Document text
•••••

# The Contractor, Wesley Snipes - filmed in Cardiff ch5 on NOW Weds 21 jan 09



## ddraig (Jan 21, 2009)

The Contractor, Wesley Snipes - filmed in Cardiff ch5 on NOW 21 jan 09

saw a bit of this being filmed! 
in Splott and Churchil way!
http://www.imdb.com/title/tt0770806/

just started!
he's doing a spy thing on City Hall


----------



## ddraig (Jan 21, 2009)

rest of it seems shhhite tbh and not much Cardiff!


----------



## Col_Buendia (Jan 22, 2009)

They were out putting TV/film lights outside Clifton St police station again a couple of days ago. I know they filmed part of Torchwood or Dr Who there a few years ago... I wonder was it them again?


----------



## jwcooke (May 18, 2009)

Meh...not a big Wesley Snipes fan.  He's not a terrible actor, he just never seems to be in any movies I REALLY like...I'm not sure if it's him or the genre.  Speaking of which, I need to go see Angels and Demons.  I thought the book was great, but I heard the movie's a bit slow.  I usually like the less expensive, smaller budget films, but I'm down for anything Tom Hanks is in...especially the beach movie...didn't they film that overseas?


----------

•••••

Collected data
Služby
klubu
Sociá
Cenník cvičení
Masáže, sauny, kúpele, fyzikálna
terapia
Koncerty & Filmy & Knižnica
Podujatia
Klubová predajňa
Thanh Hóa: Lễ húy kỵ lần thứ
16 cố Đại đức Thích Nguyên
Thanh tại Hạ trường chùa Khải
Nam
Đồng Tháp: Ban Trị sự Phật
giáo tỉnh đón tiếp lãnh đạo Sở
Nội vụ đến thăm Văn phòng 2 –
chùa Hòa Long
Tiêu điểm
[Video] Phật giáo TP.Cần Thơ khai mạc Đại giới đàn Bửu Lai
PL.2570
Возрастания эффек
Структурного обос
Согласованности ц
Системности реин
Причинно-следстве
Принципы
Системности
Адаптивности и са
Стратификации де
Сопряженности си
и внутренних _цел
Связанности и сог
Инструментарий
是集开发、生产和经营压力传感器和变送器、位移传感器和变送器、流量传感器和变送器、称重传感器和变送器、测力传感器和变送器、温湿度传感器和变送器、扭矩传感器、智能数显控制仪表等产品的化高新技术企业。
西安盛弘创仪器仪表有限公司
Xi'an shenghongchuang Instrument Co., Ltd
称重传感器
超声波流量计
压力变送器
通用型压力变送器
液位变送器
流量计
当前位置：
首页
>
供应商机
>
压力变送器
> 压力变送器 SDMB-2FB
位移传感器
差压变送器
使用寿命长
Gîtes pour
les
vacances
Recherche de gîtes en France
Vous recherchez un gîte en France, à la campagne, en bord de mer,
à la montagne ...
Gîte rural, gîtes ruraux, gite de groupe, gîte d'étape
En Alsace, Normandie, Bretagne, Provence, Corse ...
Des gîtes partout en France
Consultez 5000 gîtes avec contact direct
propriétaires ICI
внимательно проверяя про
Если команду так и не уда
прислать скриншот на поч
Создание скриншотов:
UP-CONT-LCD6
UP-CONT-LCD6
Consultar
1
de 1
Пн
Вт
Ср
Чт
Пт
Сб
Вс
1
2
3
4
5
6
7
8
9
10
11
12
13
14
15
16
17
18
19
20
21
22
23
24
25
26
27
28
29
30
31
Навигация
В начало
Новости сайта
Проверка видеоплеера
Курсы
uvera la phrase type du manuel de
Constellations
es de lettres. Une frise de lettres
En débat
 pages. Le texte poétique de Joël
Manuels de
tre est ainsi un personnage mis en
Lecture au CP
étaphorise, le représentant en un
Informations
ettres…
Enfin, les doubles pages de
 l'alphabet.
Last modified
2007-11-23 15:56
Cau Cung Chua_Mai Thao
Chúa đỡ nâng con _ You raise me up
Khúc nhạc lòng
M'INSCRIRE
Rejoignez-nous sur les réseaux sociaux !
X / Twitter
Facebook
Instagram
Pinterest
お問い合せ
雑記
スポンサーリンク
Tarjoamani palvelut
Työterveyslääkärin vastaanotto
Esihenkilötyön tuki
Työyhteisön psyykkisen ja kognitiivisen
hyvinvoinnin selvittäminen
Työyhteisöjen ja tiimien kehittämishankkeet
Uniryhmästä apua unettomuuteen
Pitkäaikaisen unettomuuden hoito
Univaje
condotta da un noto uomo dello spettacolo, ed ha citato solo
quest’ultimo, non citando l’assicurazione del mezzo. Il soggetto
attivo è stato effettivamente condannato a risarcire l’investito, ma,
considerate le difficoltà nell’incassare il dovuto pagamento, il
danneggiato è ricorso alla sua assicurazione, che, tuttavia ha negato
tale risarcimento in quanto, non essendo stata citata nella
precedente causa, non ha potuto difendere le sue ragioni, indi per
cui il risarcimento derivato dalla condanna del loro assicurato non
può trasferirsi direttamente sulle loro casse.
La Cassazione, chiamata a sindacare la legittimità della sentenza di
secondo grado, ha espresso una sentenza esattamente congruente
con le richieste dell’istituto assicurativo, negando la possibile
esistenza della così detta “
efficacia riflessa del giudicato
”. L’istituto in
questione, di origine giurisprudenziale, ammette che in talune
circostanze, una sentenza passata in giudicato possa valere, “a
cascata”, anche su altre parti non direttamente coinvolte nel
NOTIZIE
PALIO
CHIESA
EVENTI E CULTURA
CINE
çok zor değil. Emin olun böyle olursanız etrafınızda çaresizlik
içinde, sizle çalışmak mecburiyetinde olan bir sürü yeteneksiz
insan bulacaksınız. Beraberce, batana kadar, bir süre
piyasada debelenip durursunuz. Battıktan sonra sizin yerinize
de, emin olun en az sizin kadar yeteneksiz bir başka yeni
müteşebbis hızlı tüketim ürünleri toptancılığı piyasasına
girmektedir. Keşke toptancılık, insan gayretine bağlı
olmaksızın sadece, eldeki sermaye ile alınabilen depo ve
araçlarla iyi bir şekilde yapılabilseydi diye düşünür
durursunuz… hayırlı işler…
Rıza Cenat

•••••

Brief 1
In the forum thread, where did Col_Buendia say TV/film lights were being put out again a couple of days earlier?
Brief 2
Print the stretch of the records from their start through the line that contains "Chúa đỡ nâng con _ You raise me up", including both ends.

Written reply 1
Outside Clifton St police station.

Written reply 2
Služby
klubu
Sociá
Cenník cvičení
Masáže, sauny, kúpele, fyzikálna
terapia
Koncerty & Filmy & Knižnica
Podujatia
Klubová predajňa
Thanh Hóa: Lễ húy kỵ lần thứ
16 cố Đại đức Thích Nguyên
Thanh tại Hạ trường chùa Khải
Nam
Đồng Tháp: Ban Trị sự Phật
giáo tỉnh đón tiếp lãnh đạo Sở
Nội vụ đến thăm Văn phòng 2 –
chùa Hòa Long
Tiêu điểm
[Video] Phật giáo TP.Cần Thơ khai mạc Đại giới đàn Bửu Lai
PL.2570
Возрастания эффек
Структурного обос
Согласованности ц
Системности реин
Причинно-следстве
Принципы
Системности
Адаптивности и са
Стратификации де
Сопряженности си
и внутренних _цел
Связанности и сог
Инструментарий
是集开发、生产和经营压力传感器和变送器、位移传感器和变送器、流量传感器和变送器、称重传感器和变送器、测力传感器和变送器、温湿度传感器和变送器、扭矩传感器、智能数显控制仪表等产品的化高新技术企业。
西安盛弘创仪器仪表有限公司
Xi'an shenghongchuang Instrument Co., Ltd
称重传感器
超声波流量计
压力变送器
通用型压力变送器
液位变送器
流量计
当前位置：
首页
>
供应商机
>
压力变送器
> 压力变送器 SDMB-2FB
位移传感器
差压变送器
使用寿命长
Gîtes pour
les
vacances
Recherche de gîtes en France
Vous recherchez un gîte en France, à la campagne, en bord de mer,
à la montagne ...
Gîte rural, gîtes ruraux, gite de groupe, gîte d'étape
En Alsace, Normandie, Bretagne, Provence, Corse ...
Des gîtes partout en France
Consultez 5000 gîtes avec contact direct
propriétaires ICI
внимательно проверяя про
Если команду так и не уда
прислать скриншот на поч
Создание скриншотов:
UP-CONT-LCD6
UP-CONT-LCD6
Consultar
1
de 1
Пн
Вт
Ср
Чт
Пт
Сб
Вс
1
2
3
4
5
6
7
8
9
10
11
12
13
14
15
16
17
18
19
20
21
22
23
24
25
26
27
28
29
30
31
Навигация
В начало
Новости сайта
Проверка видеоплеера
Курсы
uvera la phrase type du manuel de
Constellations
es de lettres. Une frise de lettres
En débat
 pages. Le texte poétique de Joël
Manuels de
tre est ainsi un personnage mis en
Lecture au CP
étaphorise, le représentant en un
Informations
ettres…
Enfin, les doubles pages de
 l'alphabet.
Last modified
2007-11-23 15:56
Cau Cung Chua_Mai Thao
Chúa đỡ nâng con _ You raise me up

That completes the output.